SOUTH ASIA & WEST AFRICA

In A Nutshell

With zero dose and undervaccinated rates continuing to stagnate, and rising post-COVID, UNICEF needed more than another manual to help countries solve deep-seated demand challenges. They also needed a tool that could be used locally, without having to rely on international partners.

We designed an innovative tool that helps immunisation staff within governments, local implementing partners and CSOs to build better demand strategies, and empowers them run the entire process themselves.

The toolkit started out as everything you need in-a-joyful-box, and later progressed to a digital toolbox. It is grounded in empathy, evidence and behavioural science, not assumptions. And, it’s fun to use! Filled with card games and interactivity, it is hands-on at every stage. Piloted in hard-to-reach, undervaccinated regions of Nepal and Nigeria with the support of the Gates Foundation, the Demand Strategy Builder (DSB) is now a global public good, available on UNICEF’s Internet of Good Things platform.

The CONTEXT

In nearly all countries, national and sub-national demand for immunization strategies tend to focus on raising awareness about vaccination. New approaches grounded in behavioral science often don’t make it into plans where it matters most. 

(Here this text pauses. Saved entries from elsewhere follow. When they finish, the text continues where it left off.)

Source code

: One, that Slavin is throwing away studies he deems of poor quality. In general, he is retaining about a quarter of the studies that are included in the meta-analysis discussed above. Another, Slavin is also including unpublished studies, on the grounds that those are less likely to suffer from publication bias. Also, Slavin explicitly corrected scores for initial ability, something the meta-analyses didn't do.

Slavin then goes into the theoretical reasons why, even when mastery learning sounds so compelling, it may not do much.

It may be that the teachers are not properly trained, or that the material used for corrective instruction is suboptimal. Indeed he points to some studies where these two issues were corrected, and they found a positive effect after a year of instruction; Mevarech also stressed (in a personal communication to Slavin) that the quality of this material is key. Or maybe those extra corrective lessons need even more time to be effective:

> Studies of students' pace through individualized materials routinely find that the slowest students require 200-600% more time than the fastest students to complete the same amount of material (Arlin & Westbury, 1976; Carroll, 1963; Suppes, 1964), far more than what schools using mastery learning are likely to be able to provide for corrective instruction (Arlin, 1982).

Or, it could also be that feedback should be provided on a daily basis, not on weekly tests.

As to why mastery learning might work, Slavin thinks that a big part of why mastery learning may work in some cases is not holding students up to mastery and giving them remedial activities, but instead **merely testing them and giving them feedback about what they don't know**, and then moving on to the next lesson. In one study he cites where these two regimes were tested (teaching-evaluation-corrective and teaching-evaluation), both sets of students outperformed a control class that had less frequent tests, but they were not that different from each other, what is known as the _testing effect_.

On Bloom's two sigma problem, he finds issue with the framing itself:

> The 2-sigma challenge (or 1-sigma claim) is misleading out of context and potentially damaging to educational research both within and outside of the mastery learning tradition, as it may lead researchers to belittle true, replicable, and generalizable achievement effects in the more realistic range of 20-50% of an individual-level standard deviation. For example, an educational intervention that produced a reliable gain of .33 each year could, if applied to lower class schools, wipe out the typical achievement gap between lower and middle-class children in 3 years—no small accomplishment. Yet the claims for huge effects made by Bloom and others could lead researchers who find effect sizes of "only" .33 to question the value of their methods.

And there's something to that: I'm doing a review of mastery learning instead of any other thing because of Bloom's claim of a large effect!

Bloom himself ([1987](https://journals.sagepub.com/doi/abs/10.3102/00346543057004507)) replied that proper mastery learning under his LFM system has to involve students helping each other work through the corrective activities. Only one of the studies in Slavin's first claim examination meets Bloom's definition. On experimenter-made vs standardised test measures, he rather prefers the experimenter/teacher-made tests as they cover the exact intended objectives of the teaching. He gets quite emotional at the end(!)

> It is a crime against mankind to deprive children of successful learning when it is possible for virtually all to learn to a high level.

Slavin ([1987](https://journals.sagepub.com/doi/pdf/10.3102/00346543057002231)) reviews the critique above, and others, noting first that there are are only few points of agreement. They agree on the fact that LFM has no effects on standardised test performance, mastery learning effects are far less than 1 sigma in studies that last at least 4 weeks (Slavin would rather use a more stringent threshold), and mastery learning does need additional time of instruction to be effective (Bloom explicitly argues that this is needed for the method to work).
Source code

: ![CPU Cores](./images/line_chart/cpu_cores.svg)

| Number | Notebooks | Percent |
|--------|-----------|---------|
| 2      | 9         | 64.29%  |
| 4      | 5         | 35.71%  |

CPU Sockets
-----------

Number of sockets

In 2021, UNICEF’s Regional Office for South Asia called on us to help reverse this trend. Their goal was ambitious: help us make demand strategies for immunization better, more evidence based, more creative, and easier to design at sub-national level. Their proposal? A manual to help guide local immunization managers.



WHAT WE HEARD

When we spoke to sub-national immunization managers across the South and East Asia regions, we heard something different:

We also heard that when local staff embarked on exercises like this, they spent so much of their time focused on administrative needs like hiring contractors, inviting participants, and booking meeting rooms, there was no time left for them to focus on the technical work. And that’s what really excited them.

They wanted practical tools that would help them understand complex human behaviour, and show them how to develop interventions and approaches to overcome barriers and increase demand for vaccination. 

An early version of the Demand Strategy Builder as a comprehensive and visually-engaging box set of printed materials.

Just before the tool was about to be tested, Covid struck. Testing and scale took a backseat to emergency response. 

Two years later, it was more clear than ever that local demand strategies were a critical part of immunization plans and global coverage goals. With the support of the Gates Foundation, we piloted the tool in two underserved regions of Nepal and Kano State in Nigeria. 

These tests gave us insight into how the tool landed. What made sense? What didn’t? What sparked insight and joy, and what fell flat? How easy was this for local partners to lead on their own? We gathered direct feedback from facilitators and participants on every aspect of the experience, assessing the DSB’s effectiveness, feasibility, desirability, and long-term viability.

The pilot sessions did their job — not only were 3 sub-national immunization demand strategies developed in a matter of months,  but we also gained real-world pressure-testing, honest feedback, and a clear path forward to help make the tool more scalable and usable for every context. 

We needed to simplify the tool and make it more accessible and user-friendly to users across a range of global and low-resource contexts. The result was the DSB 2.0: a fully digital, modular tool,  locally adapted for South Asia and West and Central Africa. 

The DSB is now a global public good — available to practitioners seeking evidence-based, people-centered approaches to vaccine demand.